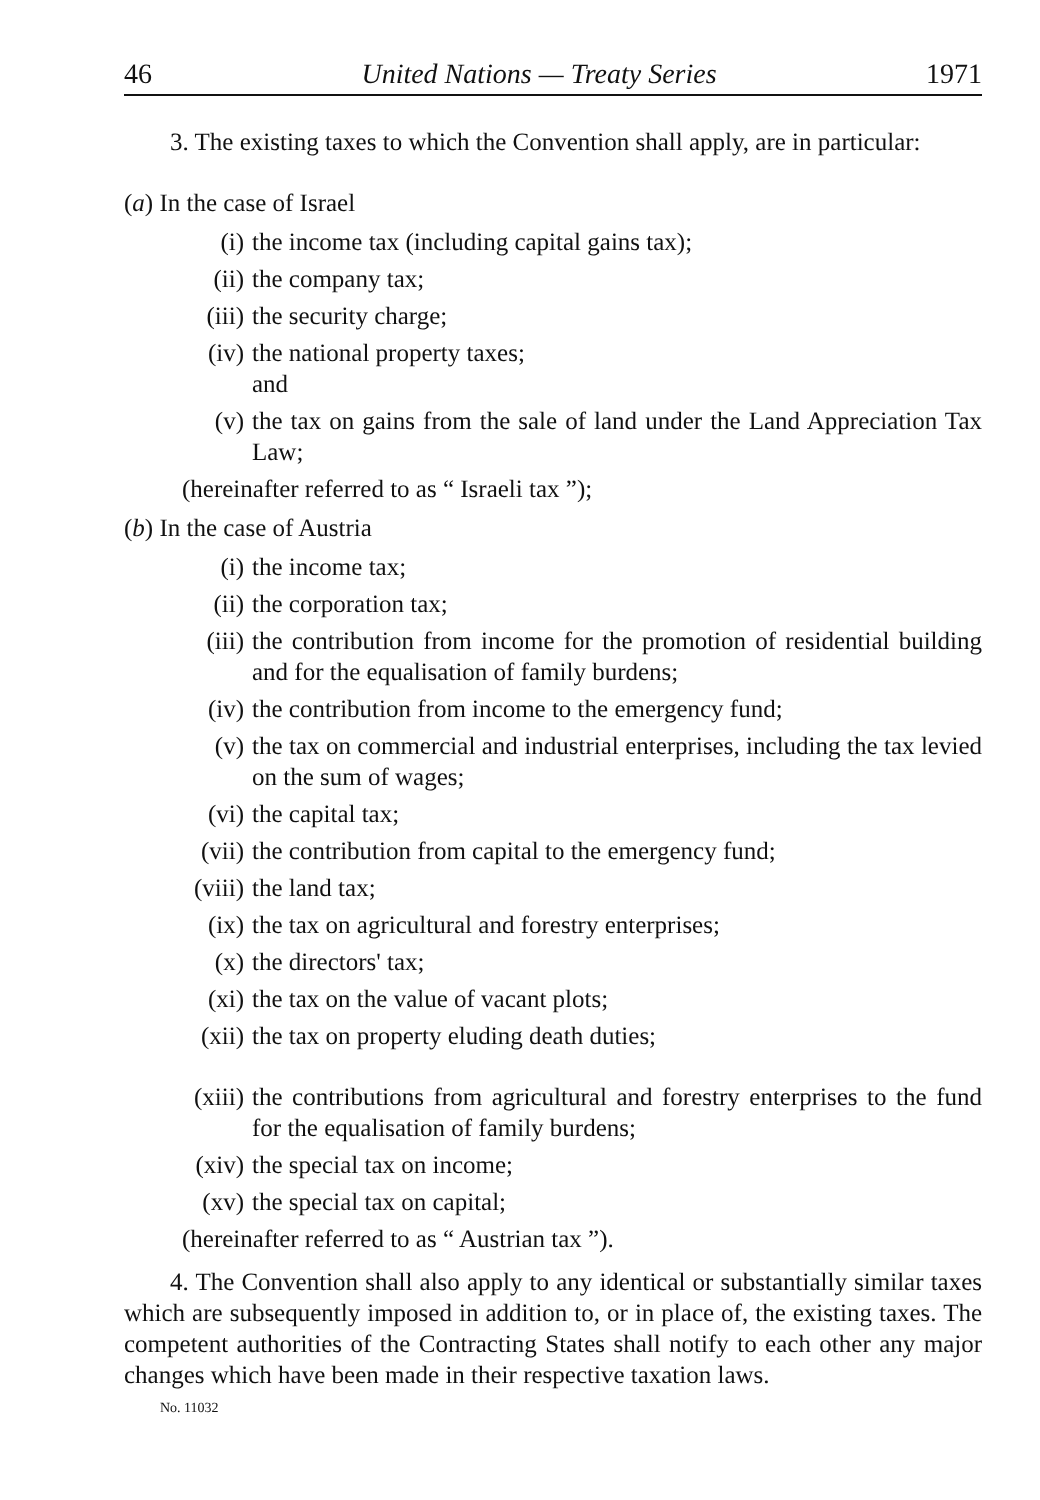46 United Nations — Treaty Series 1971
3. The existing taxes to which the Convention shall apply, are in particular:
(a) In the case of Israel
(i) the income tax (including capital gains tax);
(ii) the company tax;
(iii) the security charge;
(iv) the national property taxes;
and
(v) the tax on gains from the sale of land under the Land Appreciation Tax Law;
(hereinafter referred to as “ Israeli tax ”);
(b) In the case of Austria
(i) the income tax;
(ii) the corporation tax;
(iii) the contribution from income for the promotion of residential building and for the equalisation of family burdens;
(iv) the contribution from income to the emergency fund;
(v) the tax on commercial and industrial enterprises, including the tax levied on the sum of wages;
(vi) the capital tax;
(vii) the contribution from capital to the emergency fund;
(viii) the land tax;
(ix) the tax on agricultural and forestry enterprises;
(x) the directors' tax;
(xi) the tax on the value of vacant plots;
(xii) the tax on property eluding death duties;
(xiii) the contributions from agricultural and forestry enterprises to the fund for the equalisation of family burdens;
(xiv) the special tax on income;
(xv) the special tax on capital;
(hereinafter referred to as “ Austrian tax ”).
4. The Convention shall also apply to any identical or substantially similar taxes which are subsequently imposed in addition to, or in place of, the existing taxes. The competent authorities of the Contracting States shall notify to each other any major changes which have been made in their respective taxation laws.
No. 11032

*What you should do*. Search the lines above for the string "enterprises" and copy each line that has it.

*Written answer*.
(v) the tax on commercial and industrial enterprises, including the tax levied on the sum of wages;
(ix) the tax on agricultural and forestry enterprises;
(xiii) the contributions from agricultural and forestry enterprises to the fund for the equalisation of family burdens;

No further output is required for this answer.